Book Review: Jazz

My copy of the book.

When I distill down what I want from reading, most of the time at least, I argue that it’s the desire to feel something. I want the writer to make me feel something, whatever that feeling amounts to, happiness, anguish, horror, love, longing, and so on.

But what if an entire book was a feeling? And it vibrated with that feeling instead of being something more structurally cohesive? What if that book took the name of a musical genre that is akin to a feeling more than something structurally cohesive? Yes, I’m talking about Toni Morrison’s 1992 novel, Jazz, which also marks the first time I’ve read any of Morrison’s esteemed works.

This feeling Morrison has created vibrates, and one could say improvises like jazz does, between the past, present and future, among different characters’ point-of-views, and an elusive narrator, to reflect the ways in which love, fear of love, reckless love, command our lives, and in this novel, the lives of black women, largely in a 1920s urban city. The City itself, which seems to be Harlem, evokes a sense of being its own character, so much so, one could even argue the narrator is the City itself. Who better than the City to know all that is going on within it and leading up to it? The City is alive, something distinct from the country where our two primary characters, Joe Trace and his wife “Violent” Violet, come from.

Based on an evocative picture Morrison saw of a woman in a casket, placed there by her lover after he shot her, the “narrative” is essentially that — Joe, a man in his 50s who sells beauty products, falls in love with a teenager, shoots her dead, and then at the funeral, his wife, attacks the girl’s corpse — and all the ways Morrison is able to weave generational, rhythmic storytelling out of that one “image,” if you will, is rather stunning and beautiful. Her writing, at this jazz-inspired level, is exquisite. It is one of those bits of writing where, if I was someone inclined to highlight (and I am decidedly not), I would be highlighting most of the pages I was reading.

One line in particular stuck with me enough to jot it into my notes because it echoed a quote I’ve heard from James Baldwin. Morrison writes, “They fill their mind and hands with soap and repair and dicey confrontations because what is waiting for them, in a suddenly idle moment, is the seep of rage.” And hiding behind that, is a deep sorrow. Oof.

The Baldwin quote was similar, when asked in 1961 about being black in America, he responded, “To be a Negro in this country and to be relatively conscious is to be in a state of rage almost, almost all of the time — and in one’s work.”

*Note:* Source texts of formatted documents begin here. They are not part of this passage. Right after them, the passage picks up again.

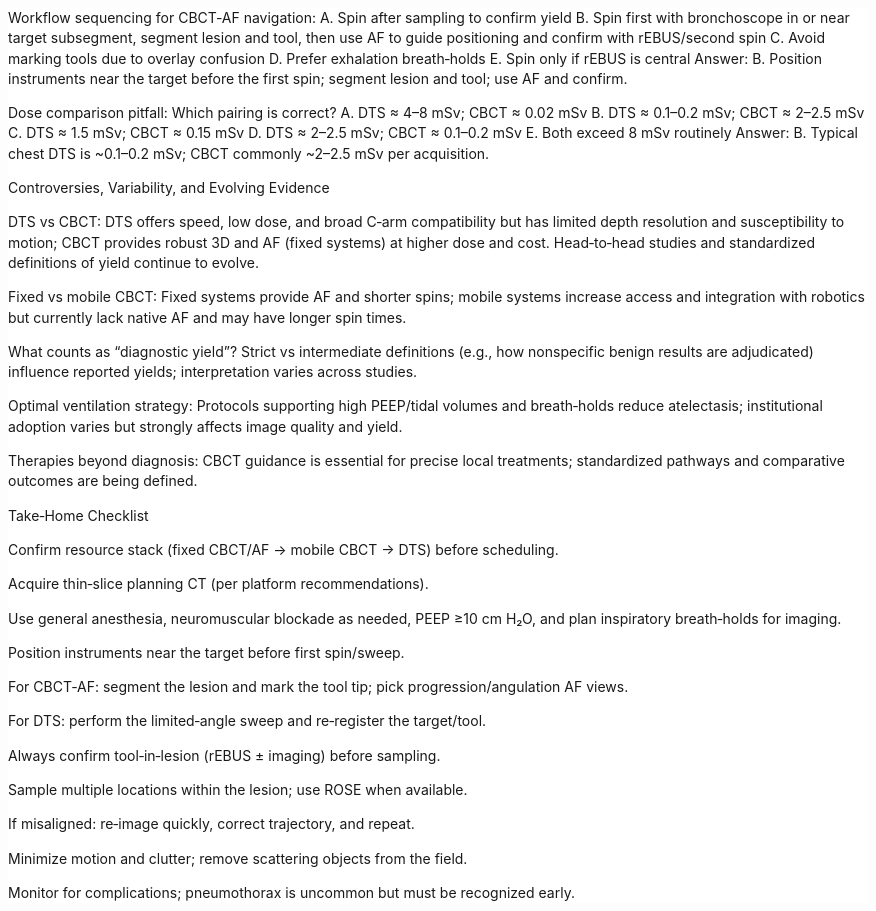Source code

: Workflow sequencing for CBCT‑AF navigation:
A. Spin after sampling to confirm yield
B. Spin first with bronchoscope in or near target subsegment, segment lesion and tool, then use AF to guide positioning and confirm with rEBUS/second spin
C. Avoid marking tools due to overlay confusion
D. Prefer exhalation breath‑holds
E. Spin only if rEBUS is central
Answer: B. Position instruments near the target before the first spin; segment lesion and tool; use AF and confirm.

Dose comparison pitfall: Which pairing is correct?
A. DTS ≈ 4–8 mSv; CBCT ≈ 0.02 mSv
B. DTS ≈ 0.1–0.2 mSv; CBCT ≈ 2–2.5 mSv
C. DTS ≈ 1.5 mSv; CBCT ≈ 0.15 mSv
D. DTS ≈ 2–2.5 mSv; CBCT ≈ 0.1–0.2 mSv
E. Both exceed 8 mSv routinely
Answer: B. Typical chest DTS is ~0.1–0.2 mSv; CBCT commonly ~2–2.5 mSv per acquisition.

Controversies, Variability, and Evolving Evidence

DTS vs CBCT: DTS offers speed, low dose, and broad C‑arm compatibility but has limited depth resolution and susceptibility to motion; CBCT provides robust 3D and AF (fixed systems) at higher dose and cost. Head‑to‑head studies and standardized definitions of yield continue to evolve.

Fixed vs mobile CBCT: Fixed systems provide AF and shorter spins; mobile systems increase access and integration with robotics but currently lack native AF and may have longer spin times.

What counts as “diagnostic yield”? Strict vs intermediate definitions (e.g., how nonspecific benign results are adjudicated) influence reported yields; interpretation varies across studies.

Optimal ventilation strategy: Protocols supporting high PEEP/tidal volumes and breath‑holds reduce atelectasis; institutional adoption varies but strongly affects image quality and yield.

Therapies beyond diagnosis: CBCT guidance is essential for precise local treatments; standardized pathways and comparative outcomes are being defined.

Take‑Home Checklist

Confirm resource stack (fixed CBCT/AF → mobile CBCT → DTS) before scheduling.

Acquire thin‑slice planning CT (per platform recommendations).

Use general anesthesia, neuromuscular blockade as needed, PEEP ≥10 cm H₂O, and plan inspiratory breath‑holds for imaging.

Position instruments near the target before first spin/sweep.

For CBCT‑AF: segment the lesion and mark the tool tip; pick progression/angulation AF views.

For DTS: perform the limited‑angle sweep and re‑register the target/tool.

Always confirm tool‑in‑lesion (rEBUS ± imaging) before sampling.

Sample multiple locations within the lesion; use ROSE when available.

If misaligned: re‑image quickly, correct trajectory, and repeat.

Minimize motion and clutter; remove scattering objects from the field.

Monitor for complications; pneumothorax is uncommon but must be recognized early.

Morrison’s novel evokes that sense of rage, but also that sense of wanting to be defined by something more than the rage. To be loose. To be alive. To be jazzy. Without fear of being crushed, overtaken. To move beyond one’s “lane,” which they haven’t even selected by choice. To choose. To choose chaos for chaos’ own sake, as Dorcas, the teen Joe loves, does when she takes a younger, more unpredictable man, which set Joe to killing her.

In this way, to desire so strongly and fiercely and without shame, is akin to relishing in the choice of eating the apple in the Garden of Eden, because as Morrison said (to paraphrase), how sweet it must have been to be the first person to bite into the skin of an apple? Or as a reviewer from the San Francisco Chronicle put it, this book is where “sin is just another word for appetite.”

Think about it in another way: Black people were so … bottled up, for lack of a better phrase, for centuries. Chained up works better. Whipped into compliance. Killed into compliance. As warning into compliance. And yes, even under such circumstances, African culture still found a way. But in the decades that followed the end of slavery, the end of Reconstruction, and the advent of the Roaring Twenties, it was almost like a decade of liberation for what was lost. Making up for lost time. Black Americans were hungry. And so much culture, decidedly American culture, was birthed from it.

Admittedly, Morrison’s novel, because of its improvisational stream-of-consciousness jazz style was difficult to follow at times — just as I couldn’t give you a good interpretation of the lovely notes I’m hearing while listening to Miles Davis’, Kind of Blue album, a fitting ambiance as I write this particular review — but I think that works? Because, again, it is a feeling and I felt the feelings. I think chief among them was the longing evident in Morrison’s characters, for whatever it was they were longing for, love, belonging, to matter, to know a truth of a kind, and so on.

I eagerly anticipate reading more of Morrison’s work.